### WHAT IS EXPECTED:
Type out every line below exactly as it reads.

Stored items
=-=-=-=-=
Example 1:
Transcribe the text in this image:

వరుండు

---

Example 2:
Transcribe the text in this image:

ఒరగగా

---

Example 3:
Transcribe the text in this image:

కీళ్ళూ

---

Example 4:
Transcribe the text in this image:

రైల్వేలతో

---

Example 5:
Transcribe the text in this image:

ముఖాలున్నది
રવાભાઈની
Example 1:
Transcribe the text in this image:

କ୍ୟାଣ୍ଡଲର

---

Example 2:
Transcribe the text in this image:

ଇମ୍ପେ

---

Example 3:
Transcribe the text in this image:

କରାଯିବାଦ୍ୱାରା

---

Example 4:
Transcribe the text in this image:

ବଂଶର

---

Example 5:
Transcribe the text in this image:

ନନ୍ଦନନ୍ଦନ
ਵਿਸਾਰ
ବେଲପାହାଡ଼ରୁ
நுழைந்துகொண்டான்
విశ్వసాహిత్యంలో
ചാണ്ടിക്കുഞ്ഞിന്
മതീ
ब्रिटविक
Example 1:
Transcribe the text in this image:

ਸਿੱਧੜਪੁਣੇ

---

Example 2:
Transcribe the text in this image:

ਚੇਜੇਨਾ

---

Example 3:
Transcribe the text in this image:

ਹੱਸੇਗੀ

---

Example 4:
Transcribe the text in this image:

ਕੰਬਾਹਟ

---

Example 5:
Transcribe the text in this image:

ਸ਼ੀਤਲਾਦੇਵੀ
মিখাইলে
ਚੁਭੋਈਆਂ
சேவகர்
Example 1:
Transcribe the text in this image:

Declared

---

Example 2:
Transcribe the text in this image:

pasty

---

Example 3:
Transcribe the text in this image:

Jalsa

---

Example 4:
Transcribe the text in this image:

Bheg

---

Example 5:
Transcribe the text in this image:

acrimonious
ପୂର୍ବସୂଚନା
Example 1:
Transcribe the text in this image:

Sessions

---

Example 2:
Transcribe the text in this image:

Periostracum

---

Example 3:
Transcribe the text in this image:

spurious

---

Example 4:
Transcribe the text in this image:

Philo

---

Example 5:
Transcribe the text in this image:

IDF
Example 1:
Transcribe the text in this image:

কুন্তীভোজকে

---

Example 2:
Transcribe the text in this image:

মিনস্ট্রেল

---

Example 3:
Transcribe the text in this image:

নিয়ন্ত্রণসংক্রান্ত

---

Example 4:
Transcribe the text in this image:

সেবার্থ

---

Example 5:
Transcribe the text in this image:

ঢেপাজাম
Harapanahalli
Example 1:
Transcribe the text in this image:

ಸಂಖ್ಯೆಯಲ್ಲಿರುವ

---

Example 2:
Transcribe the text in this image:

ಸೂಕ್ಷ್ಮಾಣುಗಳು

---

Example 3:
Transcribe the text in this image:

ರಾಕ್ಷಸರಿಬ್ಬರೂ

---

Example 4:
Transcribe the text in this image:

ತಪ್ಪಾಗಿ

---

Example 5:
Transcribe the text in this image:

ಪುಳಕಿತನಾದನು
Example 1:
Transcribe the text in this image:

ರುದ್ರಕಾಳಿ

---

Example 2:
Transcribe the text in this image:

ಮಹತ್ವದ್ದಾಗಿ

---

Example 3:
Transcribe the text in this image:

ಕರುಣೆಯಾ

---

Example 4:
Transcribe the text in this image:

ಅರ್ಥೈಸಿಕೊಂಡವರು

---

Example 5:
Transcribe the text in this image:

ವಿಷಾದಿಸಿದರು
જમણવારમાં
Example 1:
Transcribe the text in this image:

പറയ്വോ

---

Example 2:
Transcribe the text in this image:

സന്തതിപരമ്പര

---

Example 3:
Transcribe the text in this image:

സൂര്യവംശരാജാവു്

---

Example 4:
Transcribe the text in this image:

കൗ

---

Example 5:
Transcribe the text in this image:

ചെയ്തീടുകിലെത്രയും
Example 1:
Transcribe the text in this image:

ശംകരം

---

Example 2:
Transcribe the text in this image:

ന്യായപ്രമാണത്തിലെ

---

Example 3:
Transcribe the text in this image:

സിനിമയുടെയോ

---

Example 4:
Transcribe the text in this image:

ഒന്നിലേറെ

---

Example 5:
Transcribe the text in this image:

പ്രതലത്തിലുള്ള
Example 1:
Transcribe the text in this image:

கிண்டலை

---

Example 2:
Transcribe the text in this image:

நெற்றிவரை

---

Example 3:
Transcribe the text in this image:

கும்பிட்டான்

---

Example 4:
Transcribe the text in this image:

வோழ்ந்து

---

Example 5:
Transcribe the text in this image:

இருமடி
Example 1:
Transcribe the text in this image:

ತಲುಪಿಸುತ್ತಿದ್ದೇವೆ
=-=-=-=-=
### TASK RESULT:
Example 1:
Transcribe the text in this image:

వరుండు

---

Example 2:
Transcribe the text in this image:

ఒరగగా

---

Example 3:
Transcribe the text in this image:

కీళ్ళూ

---

Example 4:
Transcribe the text in this image:

రైల్వేలతో

---

Example 5:
Transcribe the text in this image:

ముఖాలున్నది
રવાભાઈની
Example 1:
Transcribe the text in this image:

କ୍ୟାଣ୍ଡଲର

---

Example 2:
Transcribe the text in this image:

ଇମ୍ପେ

---

Example 3:
Transcribe the text in this image:

କରାଯିବାଦ୍ୱାରା

---

Example 4:
Transcribe the text in this image:

ବଂଶର

---

Example 5:
Transcribe the text in this image:

ନନ୍ଦନନ୍ଦନ
ਵਿਸਾਰ
ବେଲପାହାଡ଼ରୁ
நுழைந்துகொண்டான்
విశ్వసాహిత్యంలో
ചാണ്ടിക്കുഞ്ഞിന്
മതീ
ब्रिटविक
Example 1:
Transcribe the text in this image:

ਸਿੱਧੜਪੁਣੇ

---

Example 2:
Transcribe the text in this image:

ਚੇਜੇਨਾ

---

Example 3:
Transcribe the text in this image:

ਹੱਸੇਗੀ

---

Example 4:
Transcribe the text in this image:

ਕੰਬਾਹਟ

---

Example 5:
Transcribe the text in this image:

ਸ਼ੀਤਲਾਦੇਵੀ
মিখাইলে
ਚੁਭੋਈਆਂ
சேவகர்
Example 1:
Transcribe the text in this image:

Declared

---

Example 2:
Transcribe the text in this image:

pasty

---

Example 3:
Transcribe the text in this image:

Jalsa

---

Example 4:
Transcribe the text in this image:

Bheg

---

Example 5:
Transcribe the text in this image:

acrimonious
ପୂର୍ବସୂଚନା
Example 1:
Transcribe the text in this image:

Sessions

---

Example 2:
Transcribe the text in this image:

Periostracum

---

Example 3:
Transcribe the text in this image:

spurious

---

Example 4:
Transcribe the text in this image:

Philo

---

Example 5:
Transcribe the text in this image:

IDF
Example 1:
Transcribe the text in this image:

কুন্তীভোজকে

---

Example 2:
Transcribe the text in this image:

মিনস্ট্রেল

---

Example 3:
Transcribe the text in this image:

নিয়ন্ত্রণসংক্রান্ত

---

Example 4:
Transcribe the text in this image:

সেবার্থ

---

Example 5:
Transcribe the text in this image:

ঢেপাজাম
Harapanahalli
Example 1:
Transcribe the text in this image:

ಸಂಖ್ಯೆಯಲ್ಲಿರುವ

---

Example 2:
Transcribe the text in this image:

ಸೂಕ್ಷ್ಮಾಣುಗಳು

---

Example 3:
Transcribe the text in this image:

ರಾಕ್ಷಸರಿಬ್ಬರೂ

---

Example 4:
Transcribe the text in this image:

ತಪ್ಪಾಗಿ

---

Example 5:
Transcribe the text in this image:

ಪುಳಕಿತನಾದನು
Example 1:
Transcribe the text in this image:

ರುದ್ರಕಾಳಿ

---

Example 2:
Transcribe the text in this image:

ಮಹತ್ವದ್ದಾಗಿ

---

Example 3:
Transcribe the text in this image:

ಕರುಣೆಯಾ

---

Example 4:
Transcribe the text in this image:

ಅರ್ಥೈಸಿಕೊಂಡವರು

---

Example 5:
Transcribe the text in this image:

ವಿಷಾದಿಸಿದರು
જમણવારમાં
Example 1:
Transcribe the text in this image:

പറയ്വോ

---

Example 2:
Transcribe the text in this image:

സന്തതിപരമ്പര

---

Example 3:
Transcribe the text in this image:

സൂര്യവംശരാജാവു്

---

Example 4:
Transcribe the text in this image:

കൗ

---

Example 5:
Transcribe the text in this image:

ചെയ്തീടുകിലെത്രയും
Example 1:
Transcribe the text in this image:

ശംകരം

---

Example 2:
Transcribe the text in this image:

ന്യായപ്രമാണത്തിലെ

---

Example 3:
Transcribe the text in this image:

സിനിമയുടെയോ

---

Example 4:
Transcribe the text in this image:

ഒന്നിലേറെ

---

Example 5:
Transcribe the text in this image:

പ്രതലത്തിലുള്ള
Example 1:
Transcribe the text in this image:

கிண்டலை

---

Example 2:
Transcribe the text in this image:

நெற்றிவரை

---

Example 3:
Transcribe the text in this image:

கும்பிட்டான்

---

Example 4:
Transcribe the text in this image:

வோழ்ந்து

---

Example 5:
Transcribe the text in this image:

இருமடி
Example 1:
Transcribe the text in this image:

ತಲುಪಿಸುತ್ತಿದ್ದೇವೆ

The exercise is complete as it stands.